Consider the state of beekeeping just ten years ago. Most local associations were small, (there were 13 people at the first county association I attended, almost all male and
elderly,) there was little communications between counties, and there was knowledge of varroa but not an awareness of the devastation it would cause. Certainly the publicity surrounding CCD helped to wake up the general populace to the point that
today there are large national and international networked associations, the public is both informed and concerned, and our state meeting in November attracted some of the best researchers in the nation willing to share generously of their expertise.
Looking back at the climate movement there have been important land marks these last few months. In September, for example, the California legislature ordered the state’s pension fund, worth almost half a trillion dollars, to divest
from coal companies. And the decisive victory of Justin Trudeau’s Liberal Party in Canada represents in part a repudiation of Stephen Harper’s wretched record on climate issues. Hopefully the agreement arrived at in Paris in December is one
of the biggest landmarks of all.
But these environmental changes whether against the escalating use of fossil fuels or the threatened health of honey bees, are unlikely to be maintained by the traditional leadership in isolation.

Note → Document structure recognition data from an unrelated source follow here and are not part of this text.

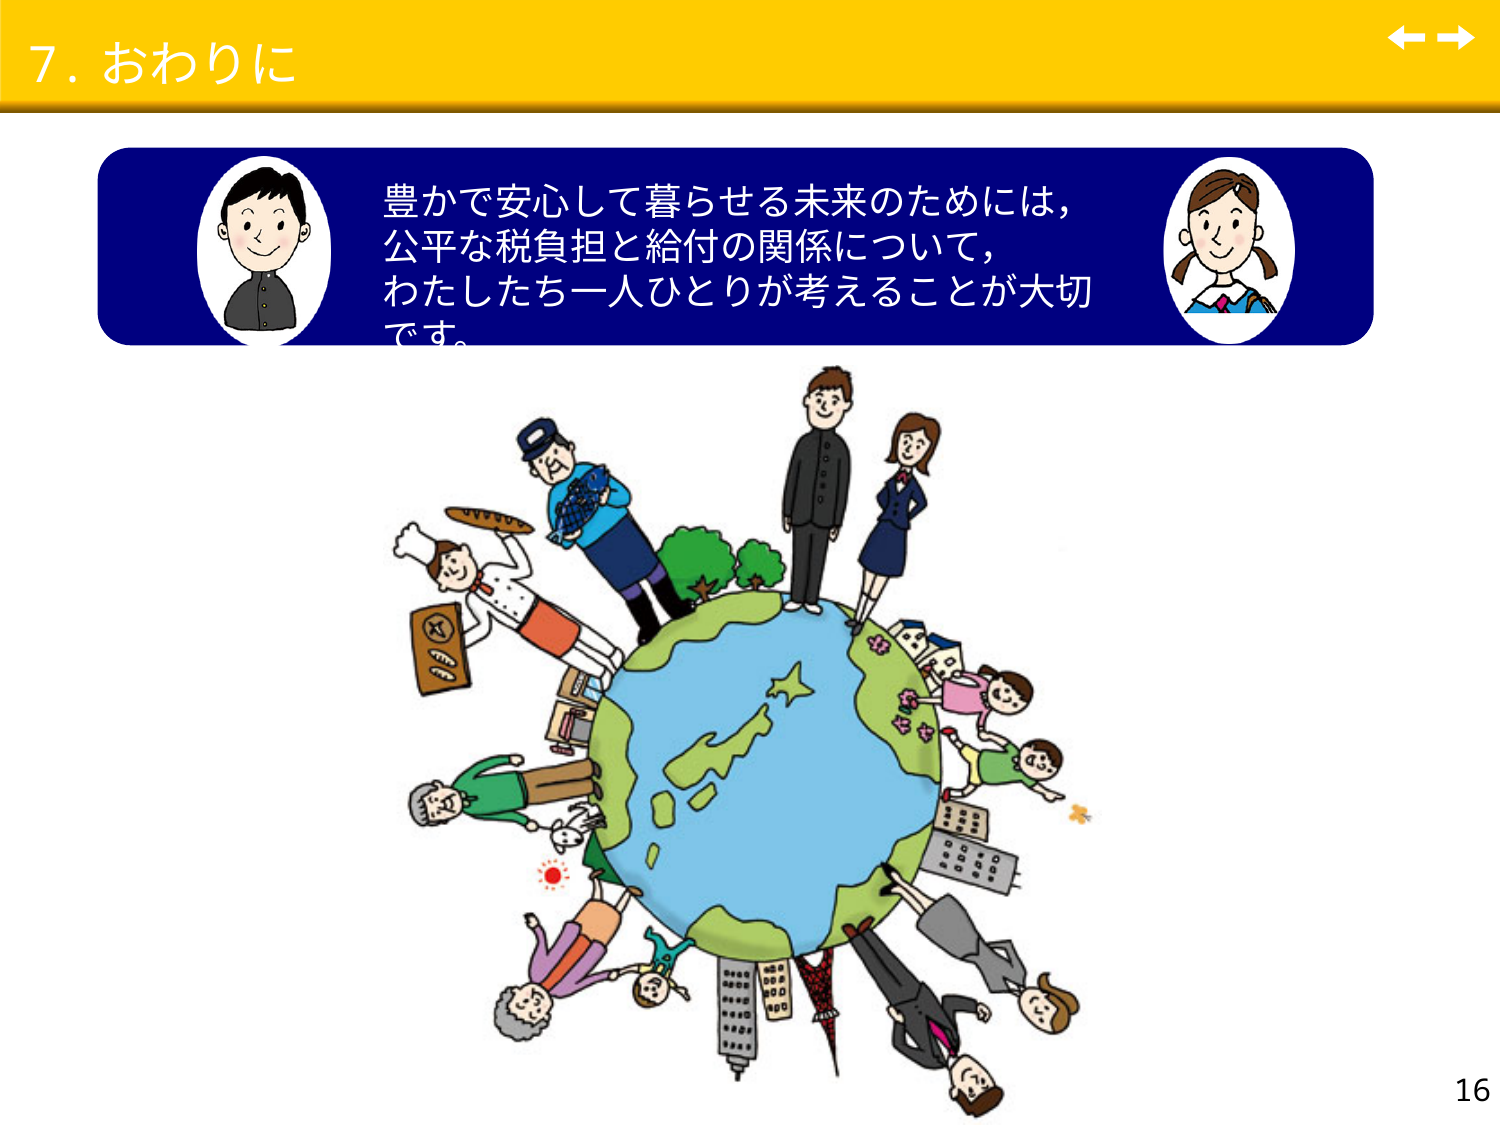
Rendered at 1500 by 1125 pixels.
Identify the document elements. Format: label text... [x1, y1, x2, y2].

picture [1160, 154, 1296, 346]
text_box 16 [1438, 1062, 1500, 1115]
text_box [97, 147, 1374, 346]
text_box 豊かで安心して暮らせる未来のためには， 公平な税負担と給付の関係について， わたしたち一人ひとりが考えることが大切です。 [367, 170, 1143, 365]
picture [0, 0, 1500, 113]
picture [383, 365, 1102, 1125]
picture [194, 151, 334, 354]
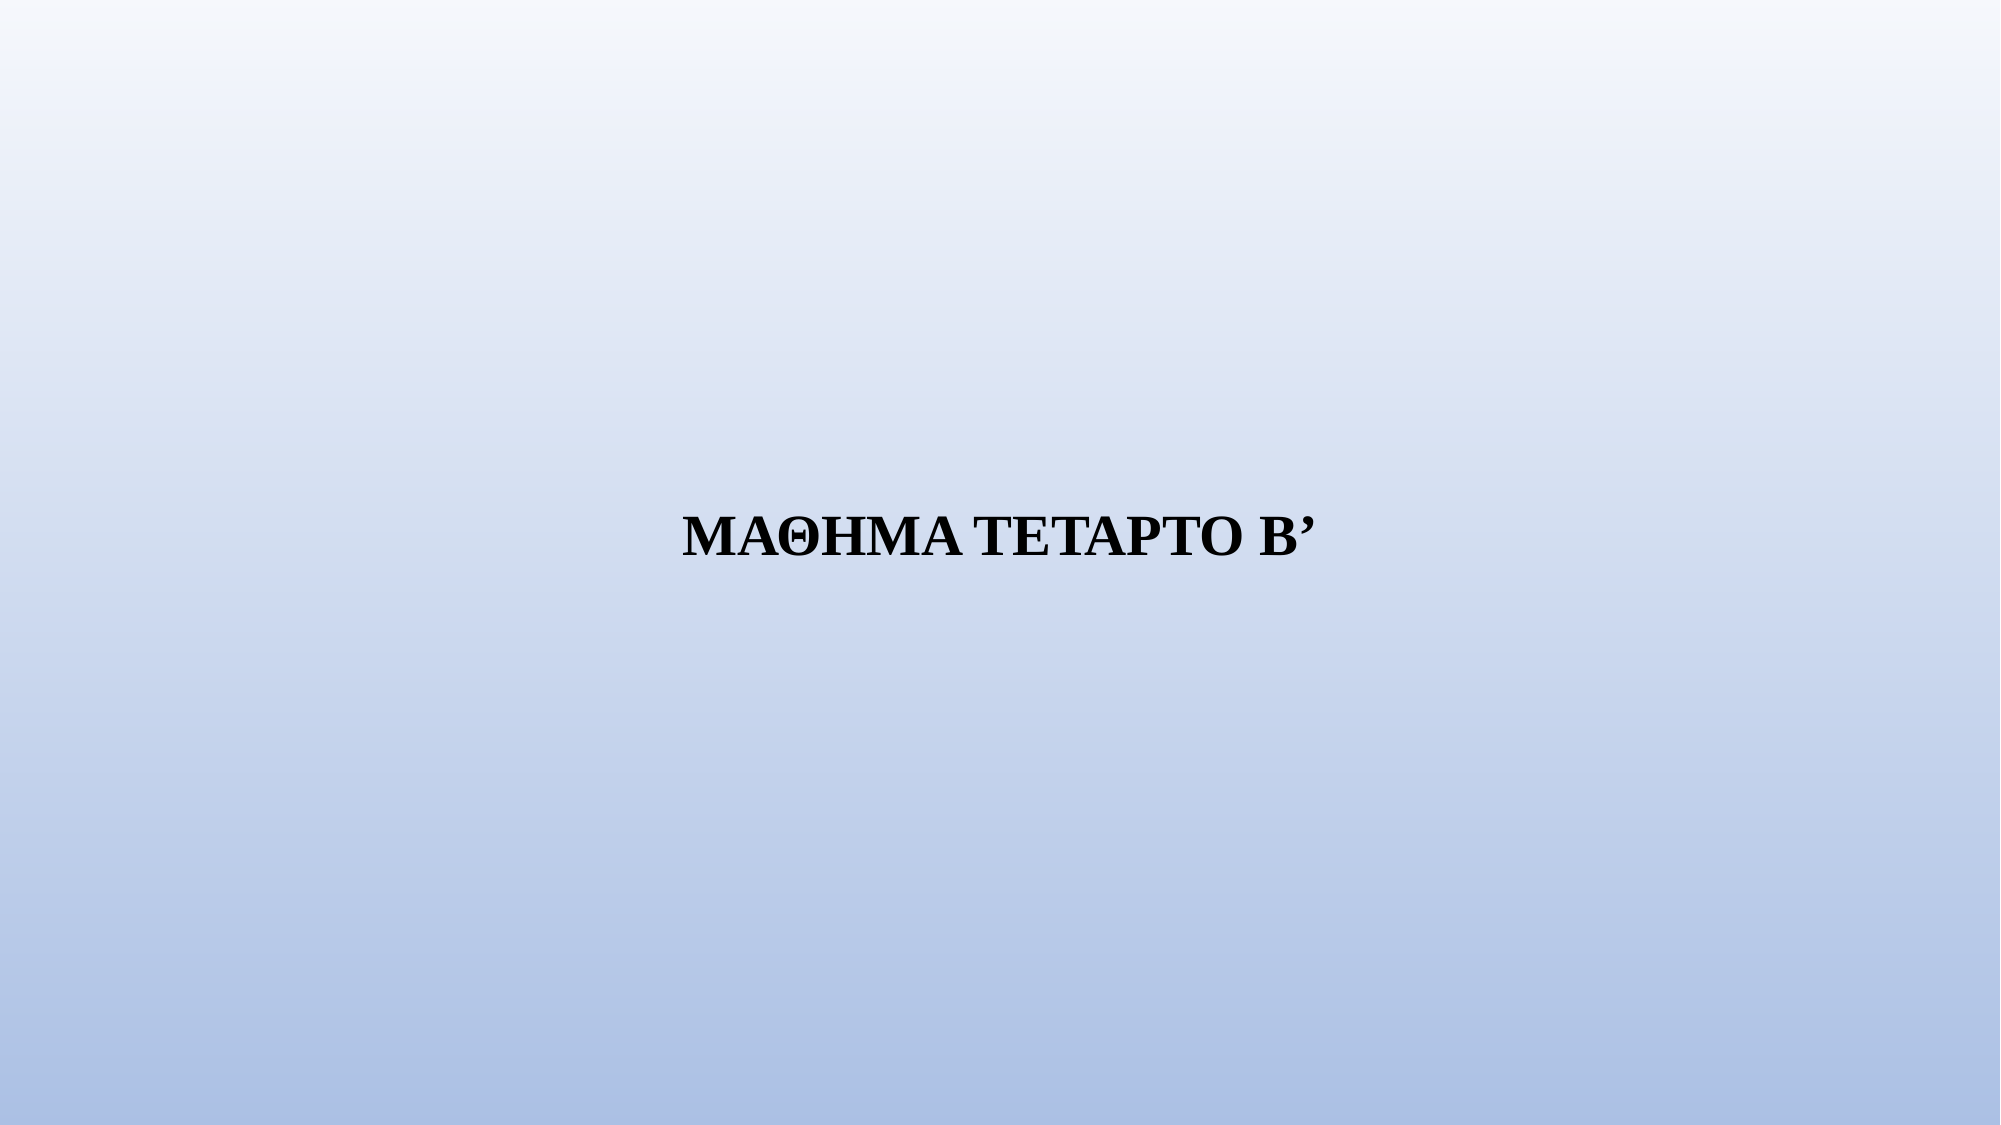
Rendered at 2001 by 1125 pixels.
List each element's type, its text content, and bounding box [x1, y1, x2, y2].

title ΜΑΘΗΜΑ ΤΕΤΑΡΤΟ Β’ [249, 184, 1750, 576]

As the harmonious, predictable systems in the biosphere disintegrate, we the beekeepers must be an integral part of the forces that are driving the transition to a more equitable, wholesome world. And we have an advantage. As Clare Densely expressed
it in her inspirational presentation in Lewisburg last November, the public perceives us as “mysterious and magical, practical and skillful, knowledgeable and full of wisdom and inherited folklore. We are gentle, brave, fearless, protectors of the environment
and saviors of the planet.”
We cannot change the decisions of the past, but we can choose to make different choices in the future. Perhaps the next meeting in Paris to make history will be of associations that are organic in the
best sense of the word; they won’t be secret or bureaucratic and they will design a world of which our children will be proud. In the interim, in the words of Michael Pollan, we continue to vote with our forks three times a day.
This column was inspired by an essay in the December, 2015, issue of Harper’s by Rebecca Solnit titled Power in Paris.